Else: ‘I hope that the CISSPECT research will then be so far advanced that it has outgrown FIELD-LAB. However, it does make it possible to continue studying other isotopes and forms of chemotherapy. FIELD-LAB is primarily intended for new projects, to contribute to preclinical studies and the initial phases of the clinical research.’
"I hope that the CISSPECT research will then be so far advanced that it has outgrown FIELD-LAB."
Jeske is currently working hard on setting up a phantom study. In this study, the human body with tumours, in this case balls with radioactive cisplatin, will be simulated and then scanned on the SPECT/CT.
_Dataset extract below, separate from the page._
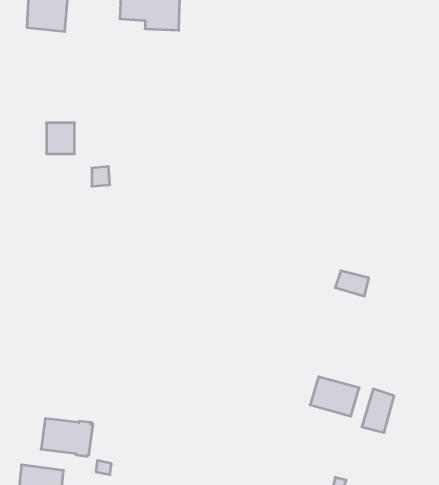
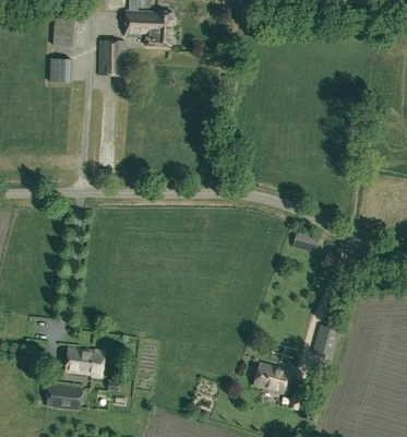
building: none -> [97,39,123,74]
building: [46,123,75,154] -> [49,58,71,82]
building: [310,377,359,416] -> [252,362,290,392]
Jeske: ‘Through this phantom study, we will see what the platinum looks like on the image and establish the quality of the scans. It is a huge challenge, because there are no descriptions about the optimal settings for the SPECT/CT for this new isotope. Choices need to be made and sometimes we need to do some brainstorming, but that's what makes it so interesting!’
When do you expect to involve patients in the Netherlands in the study?
Jeske: ‘We are hoping to start these trials next year. Because of the coronavirus pandemic, most of the research at the AvL and VU Medical Center, where cisplatin is made, was suspended. So the final tests for the product dossier could not go ahead. Things are starting up again now though, and we can resume the research.’
In an ideal situation, where do you hope to be with the research in eighteen months' time?
Else: ‘I hope that we can then conclude that the radioactive cisplatin that we make in the Netherlands is of a high quality and that it is safe for our patients. That it produces an acceptable dose for diagnostic examination, that it results in imaging that a nuclear medicine physician can use and that this data can be used to take the next step.’